## AIM OF THE TASK
An exact copy of every entry below is required, and no picture may appear in it.

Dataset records

==========

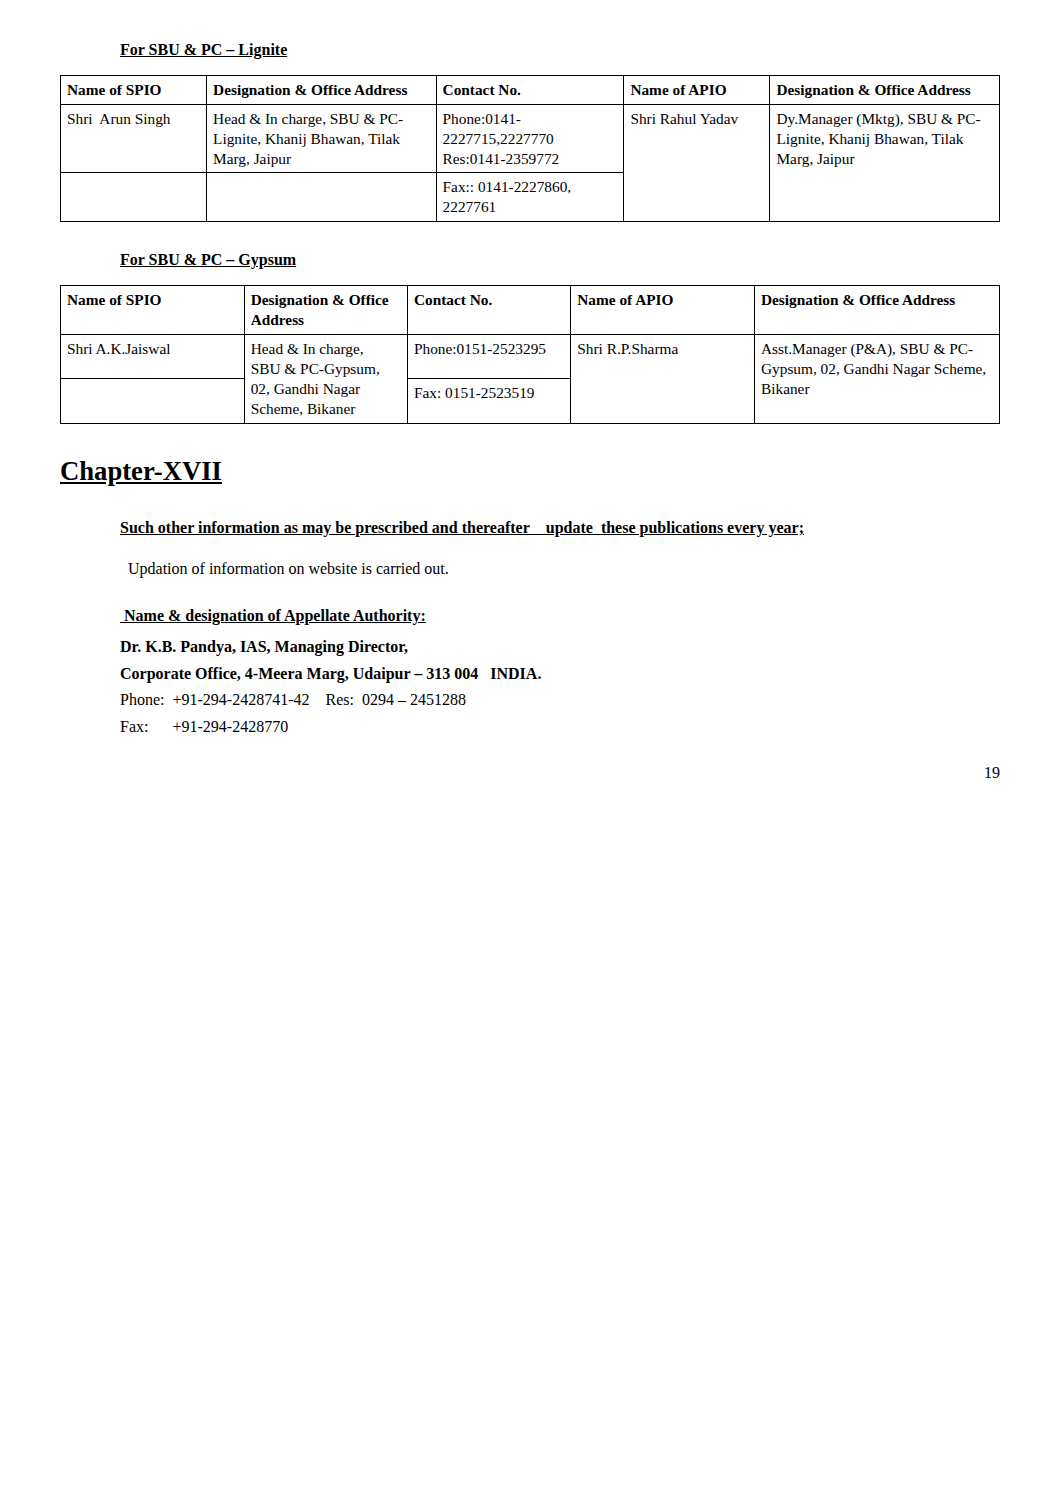For SBU & PC – Lignite
| Name of SPIO | Designation & Office Address | Contact No. | Name of APIO | Designation & Office Address |
| --- | --- | --- | --- | --- |
| Shri Arun Singh | Head & In charge, SBU & PC-Lignite, Khanij Bhawan, Tilak Marg, Jaipur | Phone:0141-2227715,2227770 Res:0141-2359772 | Shri Rahul Yadav | Dy.Manager (Mktg), SBU & PC-Lignite, Khanij Bhawan, Tilak Marg, Jaipur |
| | | Fax:: 0141-2227860, 2227761 |
For SBU & PC – Gypsum
| Name of SPIO | Designation & Office Address | Contact No. | Name of APIO | Designation & Office Address |
| --- | --- | --- | --- | --- |
| Shri A.K.Jaiswal | Head & In charge, SBU & PC-Gypsum, 02, Gandhi Nagar Scheme, Bikaner | Phone:0151-2523295 | Shri R.P.Sharma | Asst.Manager (P&A), SBU & PC- Gypsum, 02, Gandhi Nagar Scheme, Bikaner |
| | Fax: 0151-2523519 |
Chapter-XVII
Such other information as may be prescribed and thereafter update these publications every year;
Updation of information on website is carried out.
Name & designation of Appellate Authority:
Dr. K.B. Pandya, IAS, Managing Director,
Corporate Office, 4-Meera Marg, Udaipur – 313 004 INDIA.
Phone: +91-294-2428741-42 Res: 0294 – 2451288
Fax: +91-294-2428770
19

==========

## RESPONSE TO THIS EXERCISE
For SBU & PC – Lignite
| Name of SPIO | Designation & Office Address | Contact No. | Name of APIO | Designation & Office Address |
| --- | --- | --- | --- | --- |
| Shri Arun Singh | Head & In charge, SBU & PC-Lignite, Khanij Bhawan, Tilak Marg, Jaipur | Phone:0141-2227715,2227770 Res:0141-2359772 | Shri Rahul Yadav | Dy.Manager (Mktg), SBU & PC-Lignite, Khanij Bhawan, Tilak Marg, Jaipur |
| | | Fax:: 0141-2227860, 2227761 |
For SBU & PC – Gypsum
| Name of SPIO | Designation & Office Address | Contact No. | Name of APIO | Designation & Office Address |
| --- | --- | --- | --- | --- |
| Shri A.K.Jaiswal | Head & In charge, SBU & PC-Gypsum, 02, Gandhi Nagar Scheme, Bikaner | Phone:0151-2523295 | Shri R.P.Sharma | Asst.Manager (P&A), SBU & PC- Gypsum, 02, Gandhi Nagar Scheme, Bikaner |
| | Fax: 0151-2523519 |
Chapter-XVII
Such other information as may be prescribed and thereafter update these publications every year;
Updation of information on website is carried out.
Name & designation of Appellate Authority:
Dr. K.B. Pandya, IAS, Managing Director,
Corporate Office, 4-Meera Marg, Udaipur – 313 004 INDIA.
Phone: +91-294-2428741-42 Res: 0294 – 2451288
Fax: +91-294-2428770
19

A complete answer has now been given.